- [Trecho selecionado]
□ □ □ □

>> Confira a carta entregue ao governo
Com o título de Brasil soberano é terra indígena demarcada e protegida, o documento aponta que o atual governo foi construído com apoio do movimento indígena para reconstruir condições de institucionalidade e democracia.
É preciso reconhecer que houve mudanças importantes neste período, diz.
Entre essas mudanças, foram citadas a criação do Ministério dos Povos Indígenas, a presença de autoridades indígenas em posições de destaque no Poder Público e a reconstrução de espaços de diálogo.
No entanto, os representantes consideram que as ações ainda estão aquém do necessário.
Reconhecemos avanços, mas eles ainda não respondem à urgência histórica nem à dívida do Estado brasileiro com os nossos povos.
Cenário de violência
Os indígenas dizem que há um cenário de aumento de invasão dos territórios, violência e criminalização de povos, lideranças e organizações indígenas.
Houve reconstrução de parte da institucionalidade e mudanças no discurso, mas a proteção concreta dos territórios e da vida dos povos indígenas ainda precisa ganhar consistência e continuidade, afirma a carta.
Os indígenas argumentam que os direitos às políticas públicas são obrigações permanentes do Estado.
A carta cobra medidas para seis áreas: demarcação e proteção dos territórios, consulta, participação e autodeterminação, orçamento e governança permanente, vida, segurança e bem viver, clima, transição ecológica e vedação à espoliação, memória, reparação e futuro dos povos.

□ □ □ □

- [O que se pede]
1. Repita o trecho sobre a carta dos povos indígenas de "Reconhecemos avanços, mas" até "afirma a carta.".
2. Liste todas as mudanças que o trecho sobre a carta dos povos indígenas cita como ocorridas neste período.
As linhas abaixo vêm de outra fonte.

□ □ □ □

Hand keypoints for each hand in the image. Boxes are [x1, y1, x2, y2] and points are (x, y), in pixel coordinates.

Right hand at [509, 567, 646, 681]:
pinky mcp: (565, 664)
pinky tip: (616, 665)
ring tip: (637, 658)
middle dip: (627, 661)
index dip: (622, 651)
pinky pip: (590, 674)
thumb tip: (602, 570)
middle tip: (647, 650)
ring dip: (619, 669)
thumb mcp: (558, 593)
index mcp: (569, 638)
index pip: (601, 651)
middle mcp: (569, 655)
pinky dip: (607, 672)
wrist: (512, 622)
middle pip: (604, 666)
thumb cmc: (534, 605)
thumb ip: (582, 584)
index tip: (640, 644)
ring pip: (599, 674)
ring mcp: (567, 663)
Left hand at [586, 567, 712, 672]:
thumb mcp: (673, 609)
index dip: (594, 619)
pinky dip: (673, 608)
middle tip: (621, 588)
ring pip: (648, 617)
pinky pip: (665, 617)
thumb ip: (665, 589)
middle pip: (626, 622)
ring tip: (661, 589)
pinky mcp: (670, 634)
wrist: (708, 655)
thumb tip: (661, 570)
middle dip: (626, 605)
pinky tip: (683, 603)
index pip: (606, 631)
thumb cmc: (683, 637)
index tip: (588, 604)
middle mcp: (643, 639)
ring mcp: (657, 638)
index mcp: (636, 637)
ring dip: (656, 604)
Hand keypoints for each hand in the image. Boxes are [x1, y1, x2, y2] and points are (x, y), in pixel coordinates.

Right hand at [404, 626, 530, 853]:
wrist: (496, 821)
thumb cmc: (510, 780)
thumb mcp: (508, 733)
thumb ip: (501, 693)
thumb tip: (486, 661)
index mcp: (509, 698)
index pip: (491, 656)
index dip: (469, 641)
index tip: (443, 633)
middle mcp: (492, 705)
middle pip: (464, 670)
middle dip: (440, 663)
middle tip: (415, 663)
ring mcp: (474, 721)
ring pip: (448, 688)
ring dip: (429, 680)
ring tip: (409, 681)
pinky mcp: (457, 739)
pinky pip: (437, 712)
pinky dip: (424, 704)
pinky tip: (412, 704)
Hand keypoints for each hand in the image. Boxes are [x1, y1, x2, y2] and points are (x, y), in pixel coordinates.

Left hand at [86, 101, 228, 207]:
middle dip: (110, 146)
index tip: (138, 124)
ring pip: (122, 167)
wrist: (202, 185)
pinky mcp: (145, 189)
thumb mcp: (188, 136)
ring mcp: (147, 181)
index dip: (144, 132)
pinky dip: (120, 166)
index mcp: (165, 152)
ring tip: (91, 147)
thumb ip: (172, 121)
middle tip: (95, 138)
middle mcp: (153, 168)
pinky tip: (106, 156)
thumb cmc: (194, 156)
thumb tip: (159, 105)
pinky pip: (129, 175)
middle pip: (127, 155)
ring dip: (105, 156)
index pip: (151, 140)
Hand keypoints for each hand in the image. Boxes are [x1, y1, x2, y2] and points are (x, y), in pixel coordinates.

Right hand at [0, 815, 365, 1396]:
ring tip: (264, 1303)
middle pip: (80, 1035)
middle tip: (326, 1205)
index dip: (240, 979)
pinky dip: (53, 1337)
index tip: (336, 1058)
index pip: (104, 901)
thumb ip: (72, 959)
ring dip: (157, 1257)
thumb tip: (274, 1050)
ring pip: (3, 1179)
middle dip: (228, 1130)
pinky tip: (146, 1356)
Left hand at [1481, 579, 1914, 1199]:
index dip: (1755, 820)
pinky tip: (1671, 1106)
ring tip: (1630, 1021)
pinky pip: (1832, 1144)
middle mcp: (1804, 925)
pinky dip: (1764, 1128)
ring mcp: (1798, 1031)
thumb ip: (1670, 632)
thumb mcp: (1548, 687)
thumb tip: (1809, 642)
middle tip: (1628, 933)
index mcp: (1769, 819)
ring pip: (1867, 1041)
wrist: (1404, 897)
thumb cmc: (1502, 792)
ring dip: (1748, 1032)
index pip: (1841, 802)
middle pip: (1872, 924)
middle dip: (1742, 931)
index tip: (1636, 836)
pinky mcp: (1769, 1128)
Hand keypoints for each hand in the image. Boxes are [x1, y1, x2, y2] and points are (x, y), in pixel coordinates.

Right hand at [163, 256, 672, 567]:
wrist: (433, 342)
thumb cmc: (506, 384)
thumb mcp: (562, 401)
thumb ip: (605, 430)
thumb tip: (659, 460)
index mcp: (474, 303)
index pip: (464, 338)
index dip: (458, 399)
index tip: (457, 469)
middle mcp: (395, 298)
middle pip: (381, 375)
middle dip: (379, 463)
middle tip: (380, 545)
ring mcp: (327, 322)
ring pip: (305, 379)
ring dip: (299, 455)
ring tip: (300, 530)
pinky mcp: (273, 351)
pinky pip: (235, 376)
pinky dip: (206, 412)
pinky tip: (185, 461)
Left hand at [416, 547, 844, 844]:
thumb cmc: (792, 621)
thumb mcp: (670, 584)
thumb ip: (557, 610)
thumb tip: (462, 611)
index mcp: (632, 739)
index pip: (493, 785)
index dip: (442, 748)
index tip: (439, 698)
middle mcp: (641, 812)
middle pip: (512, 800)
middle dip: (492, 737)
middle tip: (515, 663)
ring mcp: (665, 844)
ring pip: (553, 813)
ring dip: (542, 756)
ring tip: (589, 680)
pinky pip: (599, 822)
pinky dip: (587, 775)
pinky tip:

□ □ □ □

- [Respostas por item]
1.
Reconhecemos avanços, mas eles ainda não respondem à urgência histórica nem à dívida do Estado brasileiro com os nossos povos.
Cenário de violência
Os indígenas dizem que há um cenário de aumento de invasão dos territórios, violência e criminalização de povos, lideranças e organizações indígenas.
Houve reconstrução de parte da institucionalidade e mudanças no discurso, mas a proteção concreta dos territórios e da vida dos povos indígenas ainda precisa ganhar consistência e continuidade, afirma a carta.

2.
- A criação do Ministério dos Povos Indígenas
- A presença de autoridades indígenas em posições de destaque no Poder Público
- A reconstrução de espaços de diálogo